- Source text:
_ _ _ _ _ _ _

This study has several limitations. While the HOME Study collected a rich set of phthalate exposure biomarkers from pregnant women, the primary outcome of interest was not blood pressure or hypertensive disorders of pregnancy. Thus, we relied on chart-derived blood pressure measures rather than research quality blood pressure measures. Blood pressures can be falsely elevated if collected immediately after a patient enters the clinic, after smoking tobacco or if the blood pressure cuff is too small. In addition, we did not have detailed information on the quality controls used to ensure accurate blood pressures. However, this bias should be non-differential with respect to phthalate exposure. Another limitation of this analysis is that we do not have pre-pregnancy health status which may have contributed to the risk of increased blood pressures and pregnancy induced hypertensive diseases. We also evaluated five different types of phthalate metabolites and there is a chance of type I error due to multiple comparisons. However, it seems unlikely that our MBzP associations were spurious given that we saw consistent associations between urinary MBzP concentrations and blood pressure at two time points in pregnancy, as well as risk of pregnancy-induced hypertensive diseases. Furthermore, the MBzP concentration in the earlier pregnancy window (16 weeks rather than 26 weeks) was most strongly tied to pregnancy induced hypertensive disorders. This is consistent with the hypothesis that some pregnancy induced hypertensive disorders are the end result of an abnormal spiral artery invasion between mother and fetus that develops prior to 16 weeks gestation [16].

_ _ _ _ _ _ _

- Dataset content:

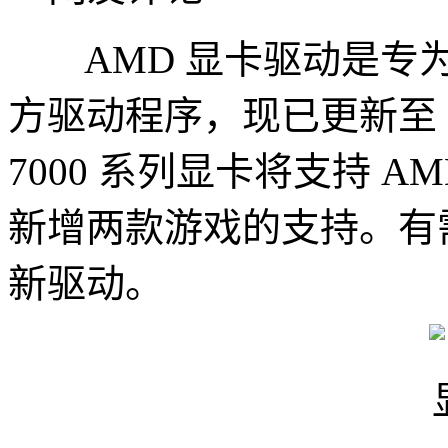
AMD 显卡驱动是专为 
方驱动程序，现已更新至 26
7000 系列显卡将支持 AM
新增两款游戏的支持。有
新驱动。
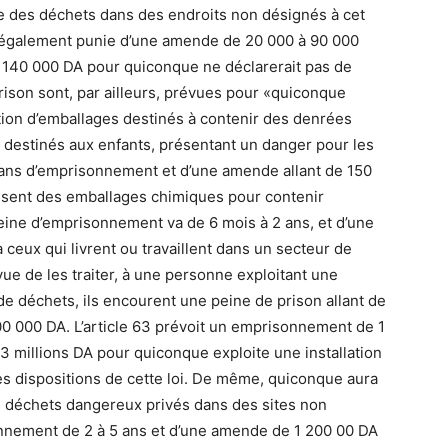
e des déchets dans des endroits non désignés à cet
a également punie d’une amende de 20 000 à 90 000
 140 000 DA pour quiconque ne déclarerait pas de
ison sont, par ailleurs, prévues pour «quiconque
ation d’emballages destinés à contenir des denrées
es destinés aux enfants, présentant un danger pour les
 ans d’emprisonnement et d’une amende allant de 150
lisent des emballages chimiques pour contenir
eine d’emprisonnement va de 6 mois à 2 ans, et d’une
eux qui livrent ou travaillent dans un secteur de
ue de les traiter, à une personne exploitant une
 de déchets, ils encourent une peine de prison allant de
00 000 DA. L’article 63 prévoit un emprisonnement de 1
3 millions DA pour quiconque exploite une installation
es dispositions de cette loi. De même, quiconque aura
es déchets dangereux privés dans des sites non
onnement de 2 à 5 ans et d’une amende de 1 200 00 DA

_ _ _ _ _ _ _

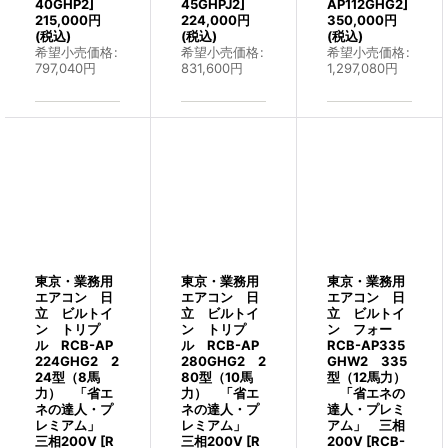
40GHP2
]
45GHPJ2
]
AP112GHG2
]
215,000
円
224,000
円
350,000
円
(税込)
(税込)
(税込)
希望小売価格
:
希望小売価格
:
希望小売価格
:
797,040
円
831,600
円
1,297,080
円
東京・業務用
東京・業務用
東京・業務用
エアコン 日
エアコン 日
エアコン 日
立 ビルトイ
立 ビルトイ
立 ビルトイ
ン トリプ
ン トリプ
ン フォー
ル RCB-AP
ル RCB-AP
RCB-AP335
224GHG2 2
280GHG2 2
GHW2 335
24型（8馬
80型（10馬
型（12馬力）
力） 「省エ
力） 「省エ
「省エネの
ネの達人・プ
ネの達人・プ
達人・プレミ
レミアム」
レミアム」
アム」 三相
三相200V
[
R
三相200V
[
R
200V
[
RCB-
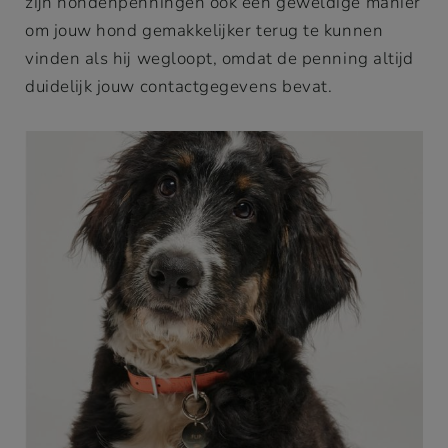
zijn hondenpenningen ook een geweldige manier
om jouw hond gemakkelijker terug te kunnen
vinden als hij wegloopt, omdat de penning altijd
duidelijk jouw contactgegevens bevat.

_ _ _ _ _ _ _

- Work order A: In the phthalate study passage, what kind of blood pressure measures did the researchers rely on?
- Work order B: Resume the phthalate study passage after its final sentence.
The listing has no connection to the phthalate study passage.

- Answer space A: They relied on chart-derived blood pressure measures rather than research-quality ones.

- Answer space B:
The generalizability of these findings might be limited since our study participants were at lower-risk of pregnancy-induced hypertensive disorders then most obstetric populations. However, urinary phthalate concentrations among women in this cohort were similar to nationally-representative samples of women in the US [17]. Additionally, while we have sensitive and specific biomarkers of phthalate exposure from two time points during pregnancy, urinary phthalate metabolite concentrations exhibit moderate to high variability within individuals due to their relatively short biological half-life (<24 h) and the episodic nature of exposure. To the extent that phthalate exposures were misclassified, our results would be biased toward the null. Finally, while we can speculate on the mechanism by which phthalate concentrations impact blood pressure and pregnancy induced hypertensive diseases, we do not have data on the cytokine markers of inflammation or other relevant biological pathways.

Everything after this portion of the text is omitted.